- Wednesday, April 4, 2012
By Douglas LeBlanc
The Rev. Roger A. Ferlo compares his new calling as the first president of two federated Episcopal seminaries to helping an internet startup firm. Ferlo, Virginia Theological Seminary’s associate dean and director of its Institute for Christian Formation and Leadership, will become president of Bexley Hall and Seabury-Western seminaries beginning July 1.
“It’s kind of like venture capital,” he said. “I’m 60 years old. This is fabulous. I feel like it’s the culmination of my ministry to take these two seminaries and move them to a new place” of ministry.
The boards of trustees for both seminaries announced March 27 that they had approved the federation in unanimous votes. They will share one budget, one president and one board, but continue in their two locations: Seabury-Western in a building shared with the Evangelical Lutheran Church in America’s national office in suburban Chicago and Bexley in its cooperative ministry with Trinity Lutheran Seminary, Columbus, Ohio.

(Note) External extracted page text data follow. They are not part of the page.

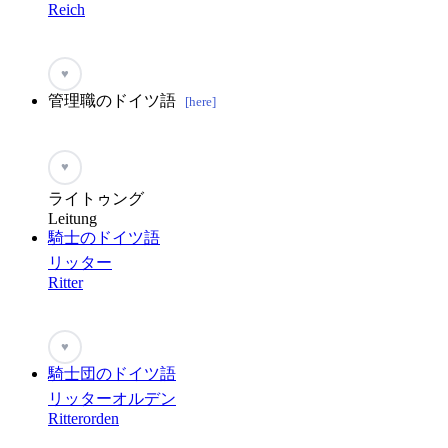
Reich
♥
管理職のドイツ語
[here]
♥
ライトゥング
Leitung
騎士のドイツ語
リッター
Ritter
♥
騎士団のドイツ語
リッターオルデン
Ritterorden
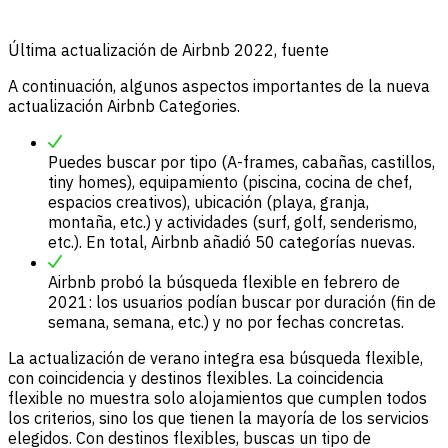
Última actualización de Airbnb 2022, fuente
A continuación, algunos aspectos importantes de la nueva
actualización Airbnb Categories.
Puedes buscar por tipo (A-frames, cabañas, castillos,
tiny homes), equipamiento (piscina, cocina de chef,
espacios creativos), ubicación (playa, granja,
montaña, etc.) y actividades (surf, golf, senderismo,
etc.). En total, Airbnb añadió 50 categorías nuevas.
Airbnb probó la búsqueda flexible en febrero de
2021: los usuarios podían buscar por duración (fin de
semana, semana, etc.) y no por fechas concretas.
La actualización de verano integra esa búsqueda flexible,
con coincidencia y destinos flexibles. La coincidencia
flexible no muestra solo alojamientos que cumplen todos
los criterios, sino los que tienen la mayoría de los servicios
elegidos. Con destinos flexibles, buscas un tipo de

“I would like to teach at both places once a year,” said Ferlo, who will be based in Chicago. “Because it’s now federated we’ve got the full spectrum of a seminary education.”
“Roger embodies our ideal, and we are eager for him to lead the formation of our next generation of students,” said a joint letter by the Rt. Rev. W. Michie Klusmeyer of Bexley Hall’s board and the Rev. Gwynne Wright of Seabury-Western board.

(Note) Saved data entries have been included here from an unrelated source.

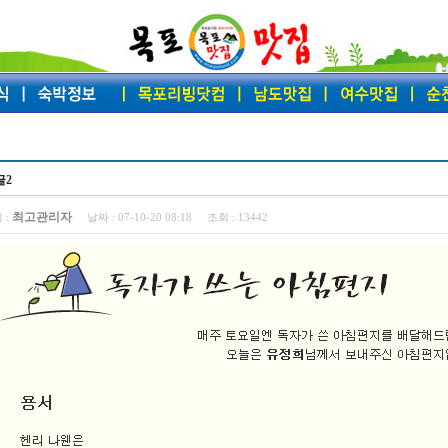
글2
최고관리자
 :
날짜 :
07-10-20 08:18
조회 :
13442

“His rich experience in both innovative and traditional theological education makes him a superlative fit for the Federation’s broad spectrum of academic courses and programs, including Bexley’s Master of Divinity degree in conjunction with Trinity Lutheran Seminary; Seabury’s Doctor of Ministry degrees in partnership with the Church Divinity School of the Pacific and the Association of Chicago Theological Schools; and many non-degree programs for church leaders.”
Ferlo leaves Virginia Theological Seminary on a note of good will. “I’ve had a wonderful job at Virginia, I’ve learned a lot at Virginia, and people have been very supportive of me here,” he said.
“Dr. Ferlo has served Virginia Theological Seminary with distinction,” said the Very Rev. Ian S. Markham, dean and president of Virginia Theological Seminary. “While his gifted teaching, wisdom, and insight will be missed, we are sure that the gifts he has shared with us will be put to good use in building up the Federation. We wish him all the best in this important endeavor.”
Ferlo expects that the federated seminaries will work with the VTS Center for the Ministry of Teaching.
“We’ve really moved into postgraduate mentorship” at VTS, he said. “We call it the Second Three Years Program.
“For those who have left the ministry mid-career, the reasons they cited usually were related to the first three years of ministry.”
Ferlo said the Seabury-Western campus has a strong program in lay ministry and he will build on a program with the Kellogg Graduate School of Management at Northwestern University.
Ferlo also expects the federation will help dioceses with fewer resources to support residential seminarians. “Our hope is to be an important part of their local training programs.”